By Wang Y, Zhang L, Sang L, et al
Published August 31, 2020

Key Takeaways

The causative agent for coronavirus 2019 (COVID-19) pneumonia is severe acute respiratory syndrome coronavirus 2 (SARS-CoV-2). Researchers sought to report on the kinetics, tissue distribution, cross-reactivity, and neutralization antibody response in patients with COVID-19. In this study, they enrolled two groups of patients with RT-PCR–confirmed COVID-19: 12 severely ill patients in intensive care units who required mechanical ventilation and 11 mildly ill patients in isolation wards.

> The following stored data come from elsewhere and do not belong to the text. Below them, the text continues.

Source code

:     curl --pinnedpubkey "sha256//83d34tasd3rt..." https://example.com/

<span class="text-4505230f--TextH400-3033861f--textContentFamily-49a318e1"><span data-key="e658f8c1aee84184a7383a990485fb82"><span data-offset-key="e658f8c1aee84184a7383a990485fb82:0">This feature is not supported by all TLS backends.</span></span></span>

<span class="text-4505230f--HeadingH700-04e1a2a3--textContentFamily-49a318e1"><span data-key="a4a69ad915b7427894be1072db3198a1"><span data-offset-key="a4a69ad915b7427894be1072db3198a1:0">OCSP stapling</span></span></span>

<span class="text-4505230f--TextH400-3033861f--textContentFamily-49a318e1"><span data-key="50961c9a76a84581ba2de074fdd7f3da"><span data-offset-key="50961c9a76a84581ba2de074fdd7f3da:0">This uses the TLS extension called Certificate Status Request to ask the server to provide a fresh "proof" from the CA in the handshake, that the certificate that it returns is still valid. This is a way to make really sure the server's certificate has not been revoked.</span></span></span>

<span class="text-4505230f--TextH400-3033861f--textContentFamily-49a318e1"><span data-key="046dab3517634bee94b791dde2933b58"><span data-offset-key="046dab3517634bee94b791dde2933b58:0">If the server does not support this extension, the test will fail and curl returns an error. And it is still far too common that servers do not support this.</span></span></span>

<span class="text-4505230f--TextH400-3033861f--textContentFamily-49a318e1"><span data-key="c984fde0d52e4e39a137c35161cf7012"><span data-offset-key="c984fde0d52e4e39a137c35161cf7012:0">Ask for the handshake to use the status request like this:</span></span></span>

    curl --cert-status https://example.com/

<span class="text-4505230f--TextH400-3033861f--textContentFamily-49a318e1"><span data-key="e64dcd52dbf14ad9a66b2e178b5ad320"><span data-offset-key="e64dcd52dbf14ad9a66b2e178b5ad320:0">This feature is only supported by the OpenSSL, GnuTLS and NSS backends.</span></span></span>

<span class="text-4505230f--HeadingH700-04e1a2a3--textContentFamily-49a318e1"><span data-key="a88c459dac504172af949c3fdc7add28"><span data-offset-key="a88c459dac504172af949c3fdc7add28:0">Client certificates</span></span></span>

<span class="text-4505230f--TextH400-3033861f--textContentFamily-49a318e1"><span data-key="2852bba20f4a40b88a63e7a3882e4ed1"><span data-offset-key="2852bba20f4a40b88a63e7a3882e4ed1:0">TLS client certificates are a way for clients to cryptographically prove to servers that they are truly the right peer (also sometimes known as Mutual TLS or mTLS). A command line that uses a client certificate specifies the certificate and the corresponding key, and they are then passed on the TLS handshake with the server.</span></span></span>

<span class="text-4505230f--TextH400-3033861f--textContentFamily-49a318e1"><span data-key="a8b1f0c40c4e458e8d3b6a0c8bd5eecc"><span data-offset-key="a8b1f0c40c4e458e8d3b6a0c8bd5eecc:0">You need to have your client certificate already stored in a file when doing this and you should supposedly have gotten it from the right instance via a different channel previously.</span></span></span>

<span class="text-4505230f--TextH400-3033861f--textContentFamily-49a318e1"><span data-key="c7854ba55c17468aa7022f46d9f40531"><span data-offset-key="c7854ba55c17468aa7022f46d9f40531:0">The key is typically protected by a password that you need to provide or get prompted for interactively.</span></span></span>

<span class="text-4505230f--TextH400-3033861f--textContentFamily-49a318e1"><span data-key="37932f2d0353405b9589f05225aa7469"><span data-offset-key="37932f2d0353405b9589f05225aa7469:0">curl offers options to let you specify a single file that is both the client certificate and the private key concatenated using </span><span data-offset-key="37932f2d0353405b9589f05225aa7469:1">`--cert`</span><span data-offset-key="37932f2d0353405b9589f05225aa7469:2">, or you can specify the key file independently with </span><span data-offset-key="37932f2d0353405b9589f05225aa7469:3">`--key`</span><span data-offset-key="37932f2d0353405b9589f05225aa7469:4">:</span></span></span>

Assessment of serial clinical samples revealed viral shedding in a variety of tissues for 20–40 days after onset of disease in most of the severely ill patients (8/12, 66.7%), while viral shedding was restricted to the respiratory tract in the majority of mildly ill patients, with no detectable virus RNA 10 days after onset (9/11, 81.8%). Relative to the severe group, mildly ill patients showed significantly lower IgM response. Most patients in both the groups showed IgG responses at 9 days after onset; these remained at a high level throughout the study. Patients with COVID-19 but not patients with MERS had antibodies cross-reactive to SARS-CoV and SARS-CoV-2. Both severely and mildly ill patients showed high levels of neutralizing antibodies after about 10 days of onset, which were higher in the severe group. Sera from patients with COVID-19, but not from convalescent patients with SARS or Middle East respiratory syndrome (MERS), inhibited SARS-CoV-2 entry. In patients’ plasma, anti–SARS-CoV-2 S and N IgG levels exhibited a moderate association with neutralization titers. This study thereby yields further information concerning the immune response in humans after SARS-CoV-2 infection.